Bamiyan Panorama

Bamiyan Panorama

Friday, February 02, 2018

Is it time to leave Afghanistan?

'Kabul is a war zone'

Famous actor says it's time to leave

Updated 9:32 PM ET, Thu February 1, 2018
Kabul, Afghanistan (CNN)Action movie star Massoud Hashimi has a painful cough, but it's not caused by the dirty Kabul air. Hashimi has a Kalashnikov round lodged in his ribcage that he needs swiftly removed.
The operation to remove the bullet from Hashimi's chest is scheduled to take place overseas. The 35-year-old actor has made numerous trips outside of the country, only this time he wishes he didn't have to come back.
For years, Hashimi has been a voice in Afghanistan -- in between the studio lights and theatrical fireworks -- urging its youth to stay in their homeland.
But no longer.
A deadly encounter in the Intercontinental Hotel -- one of several recent attacks to transform the capital into what many say feels like a new frontline in the war -- has changed his message to Afghans to something starker: Get out while you can.
"Kabul is not safe for anybody ... There is no hope. I am not feeling secure even inside my house," he says pointing around his apartment.
"Now Kabul has changed into a war zone, not a civil society for people to live in. Every night I wake up in the middle of the night."
Actor Massoud Hashimi says Kabul is now a war zone.
Hashimi was discussing film projects in the hotel's luxurious salon when the violence he was used to seeing in staged productions became very real.
"I saw a German woman, very calmly listening to the music," he recalls. "They first shot that lady. It's really hard to see someone killing people in front of your eyes. It's unbelievable, unimaginable."
The gunmen calmly moved through the salon, shooting dead in front of him two of his friends. A bullet struck him in the chest.
When the lights went out, Hashimi used his knowledge of the hotel's layout to guide others into a dark room away from the fighting. Once there, the group threw their cellphones away, so their vibrations, ringtones and lights wouldn't give them up, and waited for help. For three hours.
"We all kept silent in a corner. I was bleeding, horribly bleeding. It's very hard, you see your death is coming to you."
The Afghan special forces then arrived. The commandos, recognizing Hashimi, held their fire as he and 14 others emerged from their hiding place.
Hashimi shifts awkwardly in his seat: "One bullet here," he says, pointing at his ribcage. "But a long time ago, another bullet was in my leg. So, it's two gifts that Afghanistan gave me".
Now he wants out. Surgery to remove the bullet in the Turkish capital of Istanbul first, and then perhaps America. Stark words from a man who once implored other Afghans -- even on US radio in Washington D.C. -- to stay, build and fight.
"Most people welcomed me that I was encouraging people to stay in Afghanistan," he says.
"But I'm not saying that again because I feel guilty if I do it publicly. I am a famous person, so if I say something people may just accept it."
Outside, the still Kabul air belies what should be the bustle and chaos of rush hour.
The decision by many to stay off the streets of Kabul follows a bloody 9-day period in which the Taliban attacked the hotel, ISIS hit a children's charity in the east of the country, the Taliban used an ambulance as a suicide car bomb to kill over a hundred, and ISIS attacked a secure military academy.
To some, the week of violence was a watershed moment.
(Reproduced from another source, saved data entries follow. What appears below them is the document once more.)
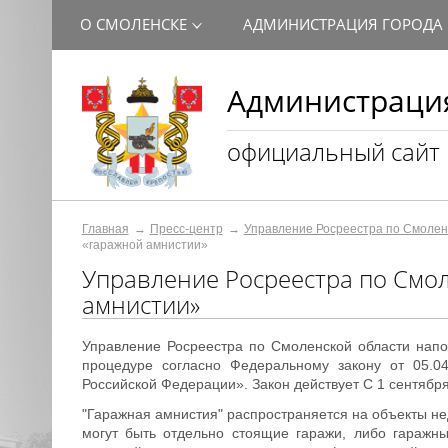
О СМОЛЕНСКЕ
АДМИНИСТРАЦИЯ ГОРОДА
Администрация
официальный сайт
Главная
Пресс-центр
Управление Росреестра по Смолен
«гаражной амнистии»
Управление Росреестра по Смол
амнистии»
Управление Росреестра по Смоленской области нап
процедуре согласно Федеральному закону от 05.
Российской Федерации». Закон действует С 1 сентября
"Гаражная амнистия" распространяется на объекты не
могут быть отдельно стоящие гаражи, либо гаражн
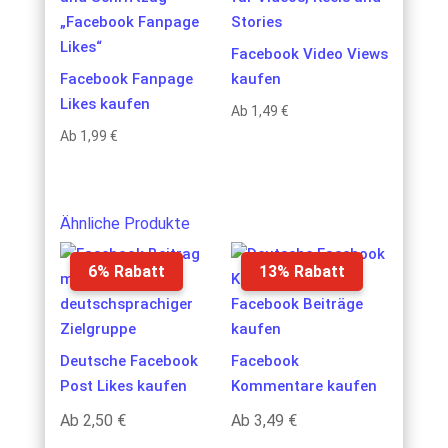
Facebook Video Views
Facebook Fanpage
kaufen
Likes kaufen
Ab
1,49
€
Ab
1,99
€
Ähnliche Produkte
6% Rabatt
13% Rabatt
Deutsche Facebook
Facebook
Post Likes kaufen
Kommentare kaufen
Ab
2,50
€
Ab
3,49
€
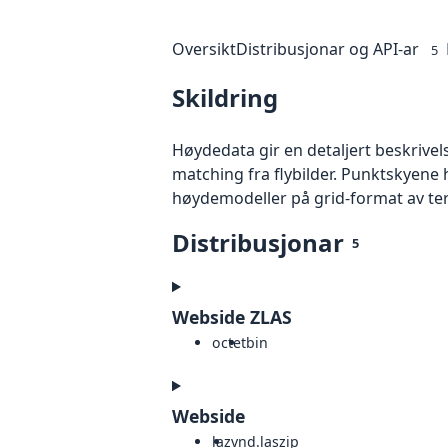
Oversikt
Distribusjonar og API-ar
5
Skildring
Høydedata gir en detaljert beskrivel
matching fra flybilder. Punktskyene 
høydemodeller på grid-format av te
Distribusjonar
5
Webside ZLAS
octet
bin
Webside
laz
vnd.laszip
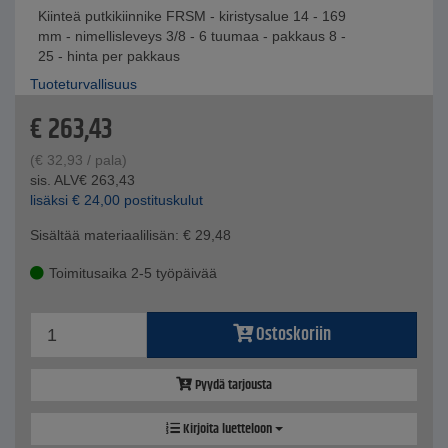
Kiinteä putkikiinnike FRSM - kiristysalue 14 - 169
mm - nimellisleveys 3/8 - 6 tuumaa - pakkaus 8 -
25 - hinta per pakkaus
Tuoteturvallisuus
€
263,43
(
€
32,93
/ pala)
sis. ALV
€
263,43
lisäksi
€
24,00
postituskulut
Sisältää materiaalilisän:
€
29,48
Toimitusaika 2-5 työpäivää
Ostoskoriin
Pyydä tarjousta
Kirjoita luetteloon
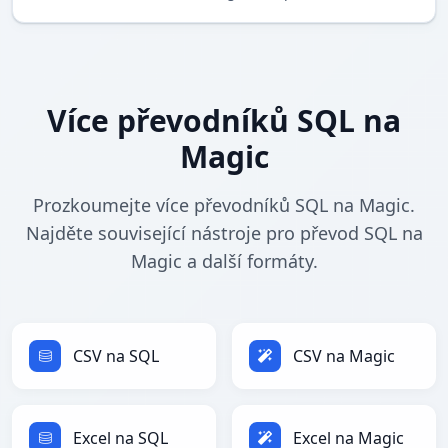
Více převodníků SQL na
Magic
Prozkoumejte více převodníků SQL na Magic.
Najděte související nástroje pro převod SQL na
Magic a další formáty.
CSV na SQL
CSV na Magic
Excel na SQL
Excel na Magic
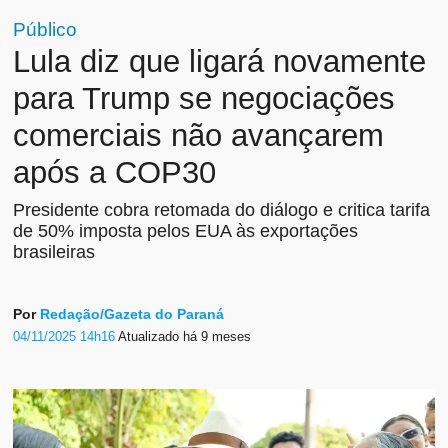
Público
Lula diz que ligará novamente
para Trump se negociações
comerciais não avançarem
após a COP30
Presidente cobra retomada do diálogo e critica tarifa
de 50% imposta pelos EUA às exportações
brasileiras
Por
Redação/Gazeta do Paraná
04/11/2025 14h16
Atualizado
há 9 meses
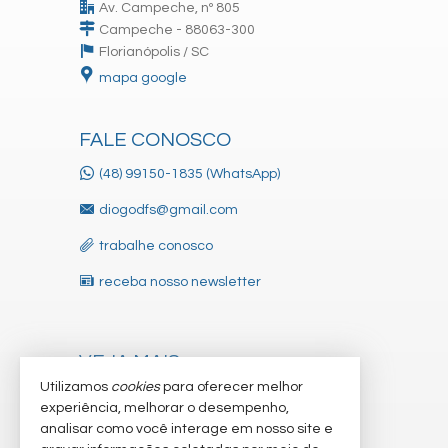
Av. Campeche, nº 805
Campeche - 88063-300
Florianópolis /
SC
mapa google
FALE CONOSCO
(48) 99150-1835 (WhatsApp)
diogodfs@gmail.com
trabalhe conosco
receba nosso newsletter
VEJA MAIS
Utilizamos
cookies
para oferecer melhor
indicadores financeiros
experiência, melhorar o desempenho,
analisar como você interage em nosso site e
cadastre seu imóvel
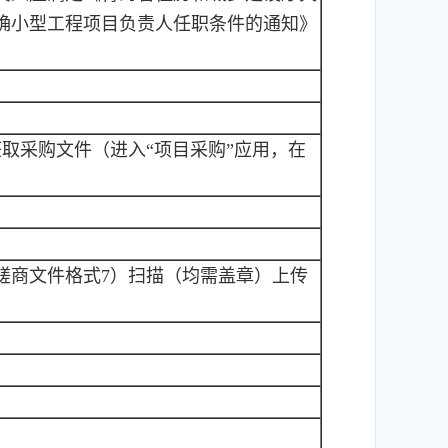
确小型工程项目负责人任职条件的通知》
在线申请获取采购文件（进入“项目采购”应用，在
磋商文件格式7）扫描（均需盖章）上传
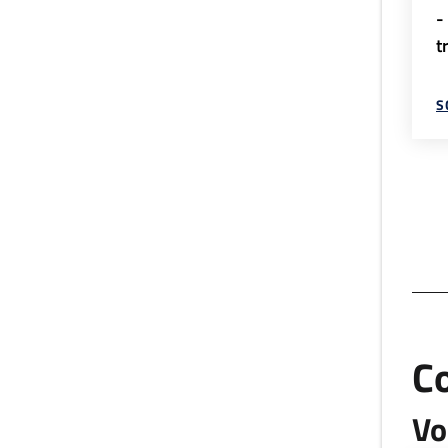
-
t
S
C
Vo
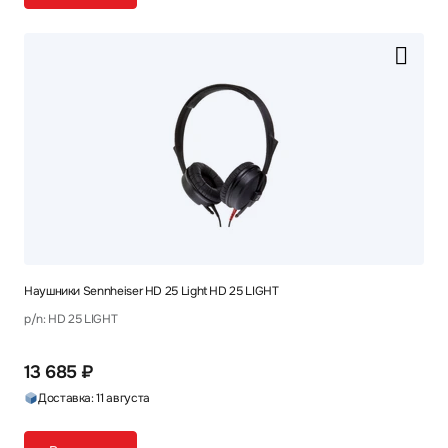
Наушники Sennheiser HD 25 Light HD 25 LIGHT
p/n: HD 25 LIGHT
13 685 ₽
Доставка: 11 августа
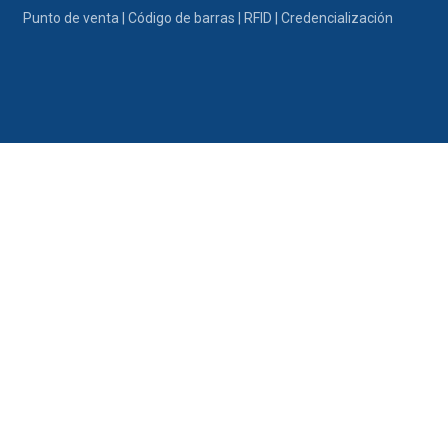
Ir al contenido
Punto de venta | Código de barras | RFID | Credencialización
Portafolio
Promociones
Nosotros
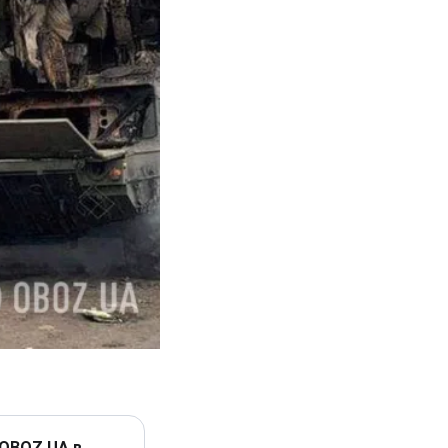
 OBOZ.UA в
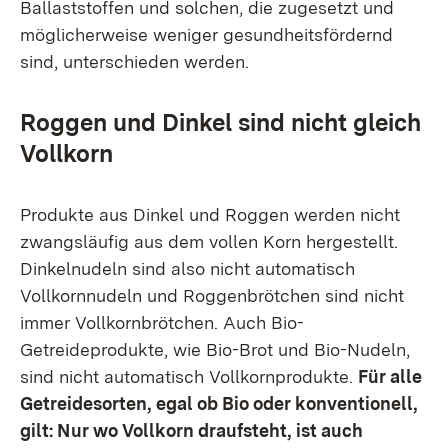
Ballaststoffen und solchen, die zugesetzt und
möglicherweise weniger gesundheitsfördernd
sind, unterschieden werden.
Roggen und Dinkel sind nicht gleich
Vollkorn
Produkte aus Dinkel und Roggen werden nicht
zwangsläufig aus dem vollen Korn hergestellt.
Dinkelnudeln sind also nicht automatisch
Vollkornnudeln und Roggenbrötchen sind nicht
immer Vollkornbrötchen. Auch Bio-
Getreideprodukte, wie Bio-Brot und Bio-Nudeln,
sind nicht automatisch Vollkornprodukte.
Für alle
Getreidesorten, egal ob Bio oder konventionell,
gilt: Nur wo Vollkorn draufsteht, ist auch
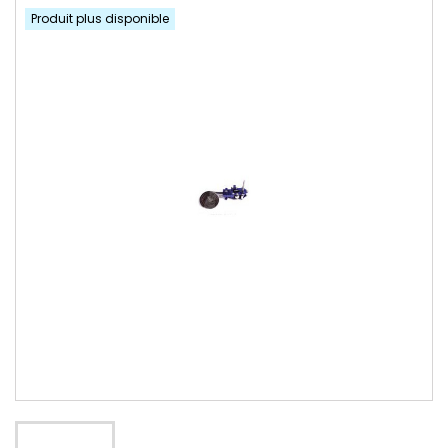
Produit plus disponible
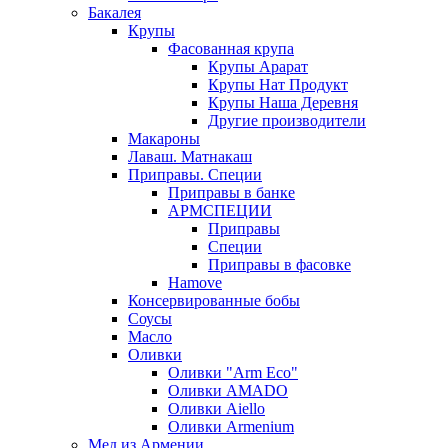
Бакалея
Крупы
Фасованная крупа
Крупы Арарат
Крупы Нат Продукт
Крупы Наша Деревня
Другие производители
Макароны
Лаваш. Матнакаш
Приправы. Специи
Приправы в банке
АРМСПЕЦИИ
Приправы
Специи
Приправы в фасовке
Hamove
Консервированные бобы
Соусы
Масло
Оливки
Оливки "Arm Eco"
Оливки AMADO
Оливки Aiello
Оливки Armenium
Мед из Армении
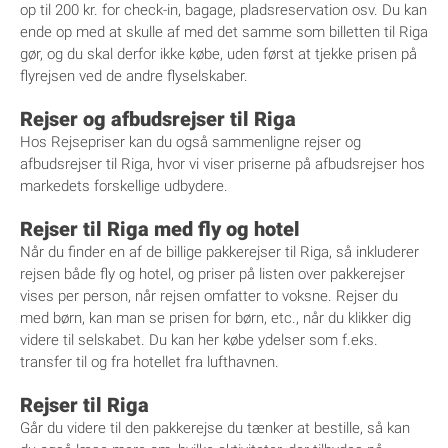
op til 200 kr. for check-in, bagage, pladsreservation osv. Du kan
ende op med at skulle af med det samme som billetten til Riga
gør, og du skal derfor ikke købe, uden først at tjekke prisen på
flyrejsen ved de andre flyselskaber.
Rejser og afbudsrejser til Riga
Hos Rejsepriser kan du også sammenligne rejser og
afbudsrejser til Riga, hvor vi viser priserne på afbudsrejser hos
markedets forskellige udbydere.
Rejser til Riga med fly og hotel
Når du finder en af de billige pakkerejser til Riga, så inkluderer
rejsen både fly og hotel, og priser på listen over pakkerejser
vises per person, når rejsen omfatter to voksne. Rejser du
med børn, kan man se prisen for børn, etc., når du klikker dig
videre til selskabet. Du kan her købe ydelser som f.eks.
transfer til og fra hotellet fra lufthavnen.
Rejser til Riga
Går du videre til den pakkerejse du tænker at bestille, så kan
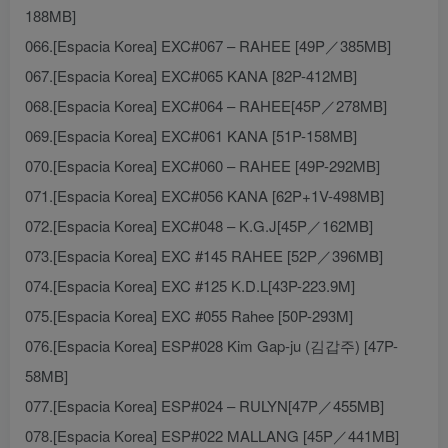
188MB]
066.[Espacia Korea] EXC#067 – RAHEE [49P／385MB]
067.[Espacia Korea] EXC#065 KANA [82P-412MB]
068.[Espacia Korea] EXC#064 – RAHEE[45P／278MB]
069.[Espacia Korea] EXC#061 KANA [51P-158MB]
070.[Espacia Korea] EXC#060 – RAHEE [49P-292MB]
071.[Espacia Korea] EXC#056 KANA [62P+1V-498MB]
072.[Espacia Korea] EXC#048 – K.G.J[45P／162MB]
073.[Espacia Korea] EXC #145 RAHEE [52P／396MB]
074.[Espacia Korea] EXC #125 K.D.L[43P-223.9M]
075.[Espacia Korea] EXC #055 Rahee [50P-293M]
076.[Espacia Korea] ESP#028 Kim Gap-ju (김갑주) [47P-
58MB]
077.[Espacia Korea] ESP#024 – RULYN[47P／455MB]
078.[Espacia Korea] ESP#022 MALLANG [45P／441MB]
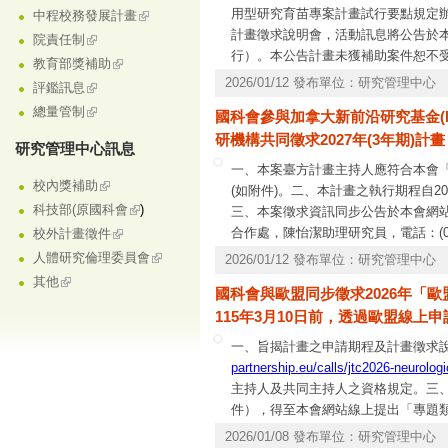
用型研究育苗專案計畫試行要點規定辦
中程校務發展計畫
計畫徵求說明會，活動訊息將公告於本
院責任制
行）。本公告計畫未獲補助案件恕不受理
教育部獎補助
mail：
chyliu@nstc.gov.tw
。
2026/01/12 發布單位：研究管理中心
評鑑訊息
總量管制
國科會參與加拿大新前沿研究基金(N
研機構共同徵求2027年(3年期)計
研究管理中心訊息
一、本案臺方計畫主持人應符合本會
校內獎補助
(如附件)。二、本計畫之執行期程自20
科技部(原國科會
)
三、本案徵求資訊同步公告於本會網站
合作處，陳怡潔助理研究員，電話：(02)
校外計畫徵件
058，(02)2737-7590、7591、7592。
人體研究倫理委員會
2026/01/12 發布單位：研究管理中心
其他
國科會與歐盟同步徵求2026年「歐盟
115年3月10日前，透過歐盟線上
一、旨揭計畫之申請期程及計畫徵求
partnership.eu/calls/jtc2026-neurologi
主持人及共同主持人之資格規定。三
件），得至本會網站線上提出「專題類隨
度執行本會「雙邊協議國際合作計畫」
2026/01/08 發布單位：研究管理中心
For US President Donald Trump, it was a reason to set aside, temporarily at least, a key tenet of the US military strategy: The idea of talks with the Taliban. The Afghan government has agreed, saying the attacks had crossed "red lines."
Political negotiations have remained a far-fetched prospect throughout the insurgency, but the open dismissal of them now has led many in Kabul to conclude that the situation is likely to worsen.
We are still in a bleak midwinter, with the violence of the summer months far off. Yet already the city is at times panicked, at times deserted, struggling to adapt to its new, frontline status.
Checkpoints and barriers provide a veneer of security. One near Abdul Haq Square appears most interested in checking cars with government plates. It's unclear if intra-government rivalries are at play, or if there is a genuine fear insurgents are disguising themselves as police.
At the checkpoint, soldiers demand documents. The arrival of one SUV sees soldiers rip out some police-style emergency siren lights from the car's front grill, crushing them underfoot.
Another SUV with black government plates is detained until it proves its association with a regional governor. But this is the nature of trust here in Kabul: there is little.
You can see why outside the Jamariyat Hospital, where days earlier one of the most vicious bombs the city has seen was detonated.
The bomb was in an ambulance. The vehicle passed the first checkpoint, and then loitered in the hospital car park for 20 minutes, hoping to avoid suspicion before then trying to pass another checkpoint into the more secure areas.
Now the patients at the hospital cannot be brought in by car: ambulances are banned unless the drivers are personally known to the staff.
Kabul's sick are hand-carried by relatives into a building whose windows were blown out by the blast.
A city that was once a safe sanctuary struggling, day by day, with less and less.